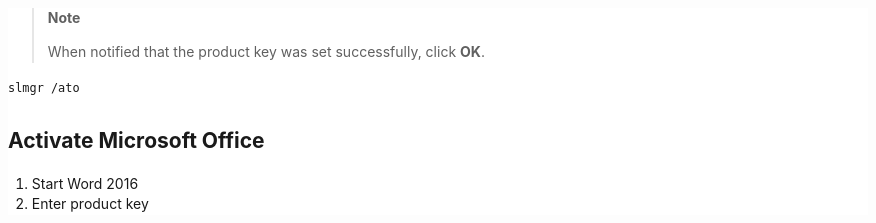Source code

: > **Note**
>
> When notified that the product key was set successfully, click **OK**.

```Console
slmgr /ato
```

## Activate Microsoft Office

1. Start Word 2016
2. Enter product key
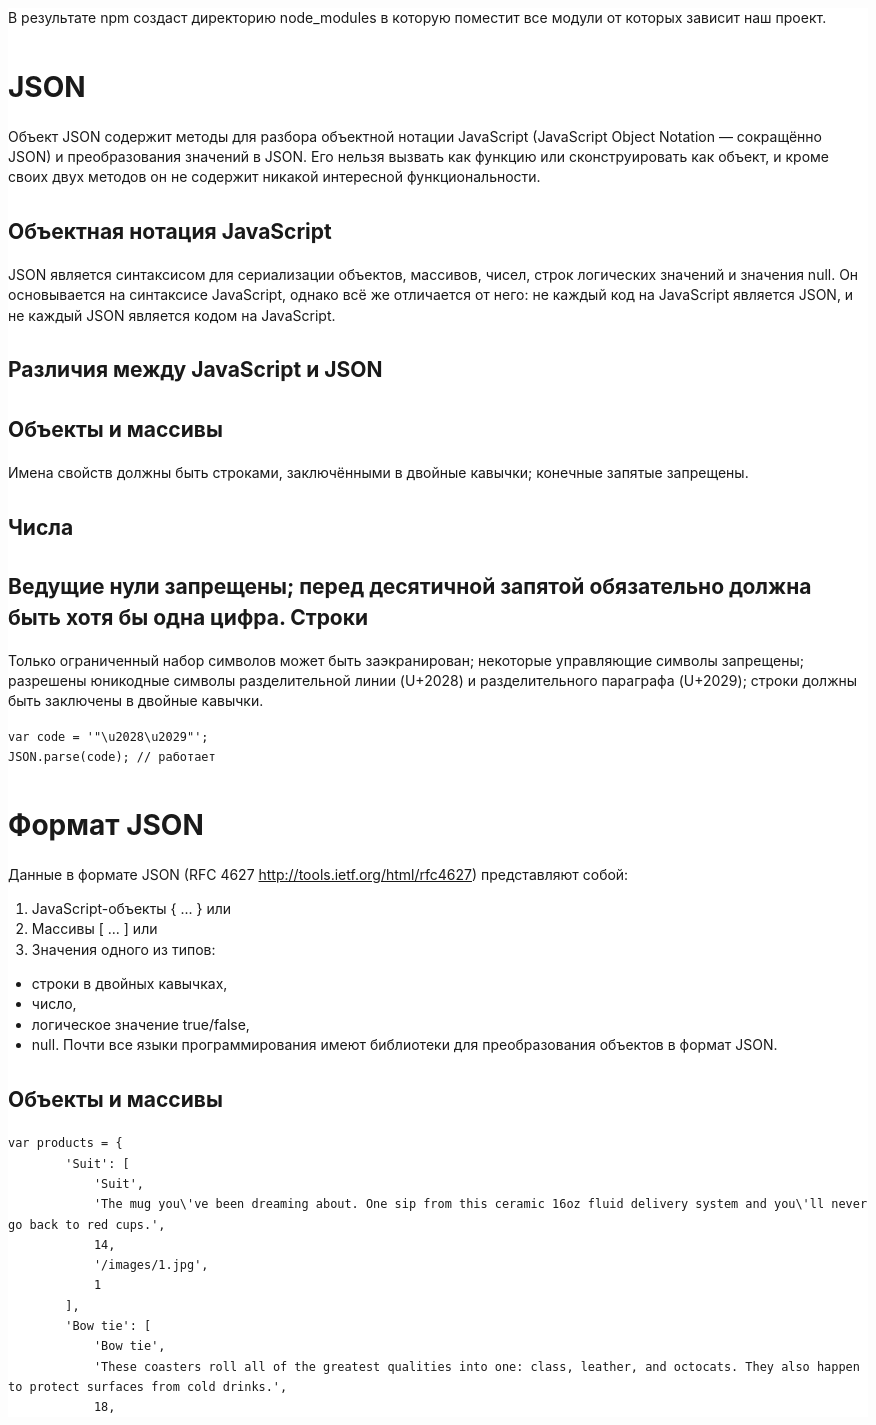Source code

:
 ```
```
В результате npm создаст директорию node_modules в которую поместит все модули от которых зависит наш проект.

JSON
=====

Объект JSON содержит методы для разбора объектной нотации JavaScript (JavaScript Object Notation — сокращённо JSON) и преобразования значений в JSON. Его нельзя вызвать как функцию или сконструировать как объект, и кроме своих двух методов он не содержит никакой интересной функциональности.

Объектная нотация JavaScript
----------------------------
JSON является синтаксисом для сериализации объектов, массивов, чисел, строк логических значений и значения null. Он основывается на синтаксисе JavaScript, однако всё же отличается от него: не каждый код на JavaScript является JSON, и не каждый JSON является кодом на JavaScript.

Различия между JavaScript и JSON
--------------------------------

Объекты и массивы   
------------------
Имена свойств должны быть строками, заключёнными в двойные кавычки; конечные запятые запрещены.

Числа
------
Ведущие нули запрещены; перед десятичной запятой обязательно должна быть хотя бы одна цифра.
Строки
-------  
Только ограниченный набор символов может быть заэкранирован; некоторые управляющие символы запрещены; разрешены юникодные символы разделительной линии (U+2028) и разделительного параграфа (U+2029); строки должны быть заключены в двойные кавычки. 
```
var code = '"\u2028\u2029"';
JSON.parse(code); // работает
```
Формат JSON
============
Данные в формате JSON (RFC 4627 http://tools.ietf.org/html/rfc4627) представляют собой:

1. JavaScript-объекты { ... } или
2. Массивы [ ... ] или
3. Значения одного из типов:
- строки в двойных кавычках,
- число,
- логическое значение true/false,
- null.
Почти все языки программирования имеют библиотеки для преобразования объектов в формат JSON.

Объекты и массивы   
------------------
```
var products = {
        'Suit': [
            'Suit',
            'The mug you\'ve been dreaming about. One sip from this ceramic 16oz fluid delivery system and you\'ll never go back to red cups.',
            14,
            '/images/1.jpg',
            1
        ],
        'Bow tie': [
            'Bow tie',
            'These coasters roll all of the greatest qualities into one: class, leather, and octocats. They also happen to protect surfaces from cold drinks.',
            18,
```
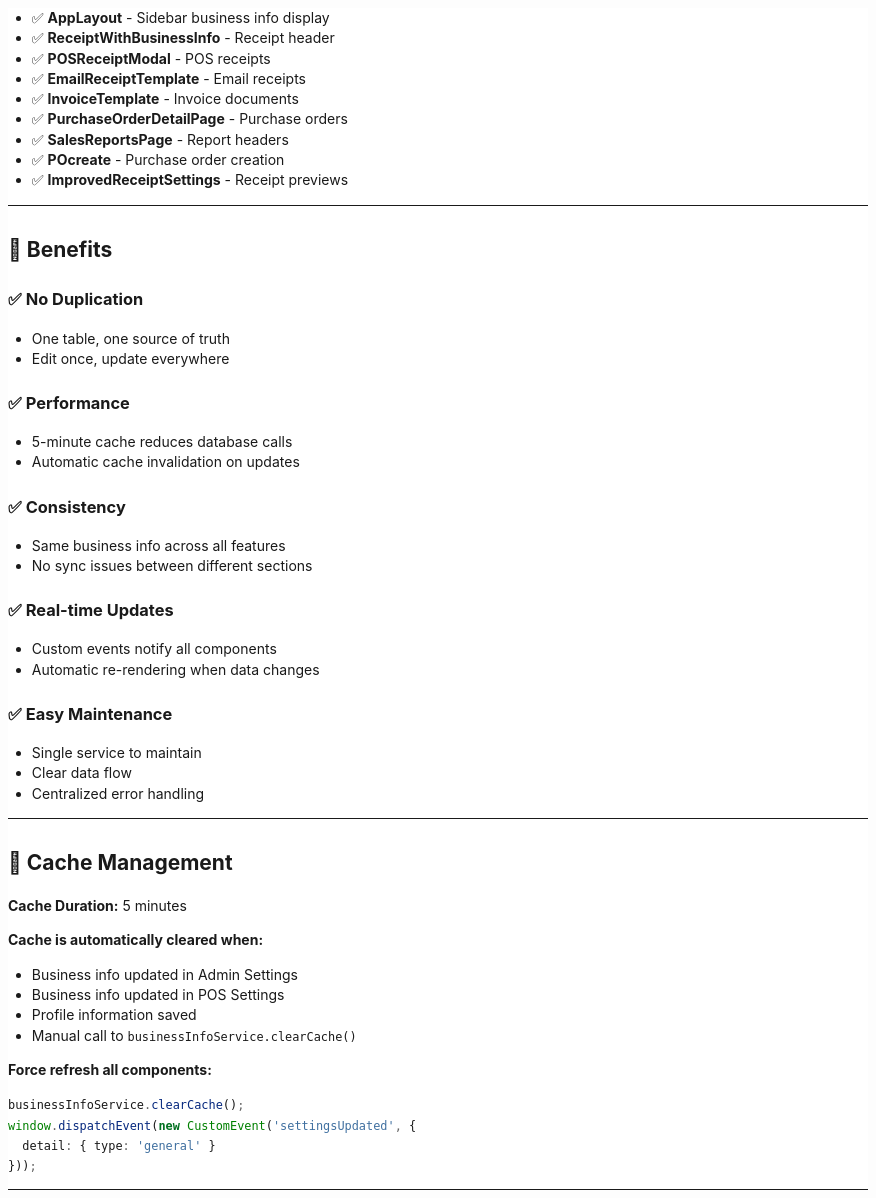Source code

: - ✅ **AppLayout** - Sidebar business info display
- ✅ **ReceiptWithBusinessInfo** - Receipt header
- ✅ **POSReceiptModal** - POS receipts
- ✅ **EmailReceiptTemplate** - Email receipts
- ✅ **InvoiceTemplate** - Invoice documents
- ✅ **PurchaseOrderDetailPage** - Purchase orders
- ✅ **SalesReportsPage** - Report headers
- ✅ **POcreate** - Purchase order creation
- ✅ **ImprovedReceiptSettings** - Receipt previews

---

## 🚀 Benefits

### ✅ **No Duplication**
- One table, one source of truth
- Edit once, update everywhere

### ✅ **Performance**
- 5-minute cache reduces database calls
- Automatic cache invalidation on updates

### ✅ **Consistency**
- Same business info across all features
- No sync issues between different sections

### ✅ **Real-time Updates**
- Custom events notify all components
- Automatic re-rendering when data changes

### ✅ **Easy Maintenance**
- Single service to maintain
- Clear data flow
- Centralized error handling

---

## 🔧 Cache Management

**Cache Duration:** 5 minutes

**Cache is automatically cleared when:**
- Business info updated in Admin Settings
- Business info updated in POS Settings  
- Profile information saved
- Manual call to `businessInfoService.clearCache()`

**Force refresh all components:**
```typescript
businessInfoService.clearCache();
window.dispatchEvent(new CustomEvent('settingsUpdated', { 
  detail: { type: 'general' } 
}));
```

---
====================
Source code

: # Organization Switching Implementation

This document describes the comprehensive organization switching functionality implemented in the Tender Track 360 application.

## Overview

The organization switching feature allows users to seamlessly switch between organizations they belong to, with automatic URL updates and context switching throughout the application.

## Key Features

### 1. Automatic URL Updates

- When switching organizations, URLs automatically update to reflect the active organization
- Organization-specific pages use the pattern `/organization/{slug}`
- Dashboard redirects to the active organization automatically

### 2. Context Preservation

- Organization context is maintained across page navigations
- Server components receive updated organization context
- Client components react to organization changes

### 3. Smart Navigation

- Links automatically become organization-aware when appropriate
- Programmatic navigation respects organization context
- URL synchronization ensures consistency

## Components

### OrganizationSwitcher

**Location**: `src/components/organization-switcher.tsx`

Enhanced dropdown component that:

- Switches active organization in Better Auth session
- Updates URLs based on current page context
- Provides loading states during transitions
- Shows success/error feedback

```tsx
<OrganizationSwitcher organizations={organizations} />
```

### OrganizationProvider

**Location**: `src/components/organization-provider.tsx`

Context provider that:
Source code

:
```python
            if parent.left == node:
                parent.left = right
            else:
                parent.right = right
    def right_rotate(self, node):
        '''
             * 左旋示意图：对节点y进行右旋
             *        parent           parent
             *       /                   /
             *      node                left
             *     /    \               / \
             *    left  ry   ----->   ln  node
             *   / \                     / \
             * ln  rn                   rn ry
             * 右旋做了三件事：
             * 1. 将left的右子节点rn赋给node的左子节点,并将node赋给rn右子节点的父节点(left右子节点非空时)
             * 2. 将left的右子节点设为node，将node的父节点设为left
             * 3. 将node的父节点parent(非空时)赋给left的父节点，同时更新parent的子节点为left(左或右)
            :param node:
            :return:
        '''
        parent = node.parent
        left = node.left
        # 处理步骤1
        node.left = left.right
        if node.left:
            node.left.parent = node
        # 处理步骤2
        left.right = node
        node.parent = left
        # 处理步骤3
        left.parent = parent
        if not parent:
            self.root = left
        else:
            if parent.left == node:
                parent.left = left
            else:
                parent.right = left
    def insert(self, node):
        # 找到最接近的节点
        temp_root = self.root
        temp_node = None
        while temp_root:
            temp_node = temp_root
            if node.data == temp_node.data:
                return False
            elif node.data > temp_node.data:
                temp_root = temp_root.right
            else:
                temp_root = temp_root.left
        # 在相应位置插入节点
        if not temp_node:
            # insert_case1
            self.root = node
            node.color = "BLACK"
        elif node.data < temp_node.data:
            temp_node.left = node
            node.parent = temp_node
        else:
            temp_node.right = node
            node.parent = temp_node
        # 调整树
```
====================
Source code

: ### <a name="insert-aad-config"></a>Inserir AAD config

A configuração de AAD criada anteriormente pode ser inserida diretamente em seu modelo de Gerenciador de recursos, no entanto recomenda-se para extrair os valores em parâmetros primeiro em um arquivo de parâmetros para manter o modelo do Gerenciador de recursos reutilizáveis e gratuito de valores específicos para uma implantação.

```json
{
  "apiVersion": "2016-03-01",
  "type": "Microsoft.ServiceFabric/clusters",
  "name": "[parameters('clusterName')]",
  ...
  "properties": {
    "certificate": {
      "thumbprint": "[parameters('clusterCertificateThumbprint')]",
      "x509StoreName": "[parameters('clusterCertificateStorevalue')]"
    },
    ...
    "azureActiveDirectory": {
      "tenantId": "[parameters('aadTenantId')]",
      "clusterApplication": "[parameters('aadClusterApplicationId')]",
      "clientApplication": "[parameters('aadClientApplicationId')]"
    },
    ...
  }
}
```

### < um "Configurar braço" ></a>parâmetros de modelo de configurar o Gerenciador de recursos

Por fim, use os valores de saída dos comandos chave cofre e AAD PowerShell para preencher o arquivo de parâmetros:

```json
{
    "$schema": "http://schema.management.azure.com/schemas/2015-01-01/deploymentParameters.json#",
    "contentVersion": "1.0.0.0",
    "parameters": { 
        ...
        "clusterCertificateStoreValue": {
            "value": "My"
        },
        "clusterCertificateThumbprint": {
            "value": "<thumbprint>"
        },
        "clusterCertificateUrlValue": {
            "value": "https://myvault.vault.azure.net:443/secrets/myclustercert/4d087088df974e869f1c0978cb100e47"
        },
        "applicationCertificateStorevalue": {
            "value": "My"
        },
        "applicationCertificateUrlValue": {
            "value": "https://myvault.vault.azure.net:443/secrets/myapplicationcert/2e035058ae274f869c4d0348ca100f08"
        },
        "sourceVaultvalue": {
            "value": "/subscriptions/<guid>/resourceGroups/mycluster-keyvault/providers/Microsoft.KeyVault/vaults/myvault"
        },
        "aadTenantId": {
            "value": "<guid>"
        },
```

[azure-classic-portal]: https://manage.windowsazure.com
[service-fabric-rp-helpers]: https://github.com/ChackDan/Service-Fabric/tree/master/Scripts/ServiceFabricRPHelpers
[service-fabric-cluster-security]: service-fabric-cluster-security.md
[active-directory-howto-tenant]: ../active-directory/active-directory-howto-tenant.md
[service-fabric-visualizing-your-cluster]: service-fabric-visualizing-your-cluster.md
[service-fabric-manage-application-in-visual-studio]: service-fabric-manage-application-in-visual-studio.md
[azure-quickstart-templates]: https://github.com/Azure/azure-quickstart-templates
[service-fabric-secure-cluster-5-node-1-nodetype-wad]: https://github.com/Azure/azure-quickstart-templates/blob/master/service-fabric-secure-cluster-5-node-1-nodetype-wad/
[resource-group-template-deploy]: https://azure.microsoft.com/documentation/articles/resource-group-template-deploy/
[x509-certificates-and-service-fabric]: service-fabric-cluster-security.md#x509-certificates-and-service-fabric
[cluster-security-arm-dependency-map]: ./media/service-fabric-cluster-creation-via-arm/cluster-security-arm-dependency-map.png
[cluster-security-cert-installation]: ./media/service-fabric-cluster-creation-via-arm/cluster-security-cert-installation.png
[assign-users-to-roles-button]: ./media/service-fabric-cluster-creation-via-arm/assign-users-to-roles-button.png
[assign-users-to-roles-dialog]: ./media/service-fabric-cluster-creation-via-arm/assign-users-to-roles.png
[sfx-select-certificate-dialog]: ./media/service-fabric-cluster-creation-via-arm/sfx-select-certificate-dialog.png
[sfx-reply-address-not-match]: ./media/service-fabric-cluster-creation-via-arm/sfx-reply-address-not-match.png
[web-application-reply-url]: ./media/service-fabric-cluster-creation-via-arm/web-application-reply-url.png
====================
_Task description_
Whenever a line of the data includes "OrganizationSwitcher", copy that line.

_Completed exercise_
### OrganizationSwitcher
<OrganizationSwitcher organizations={organizations} />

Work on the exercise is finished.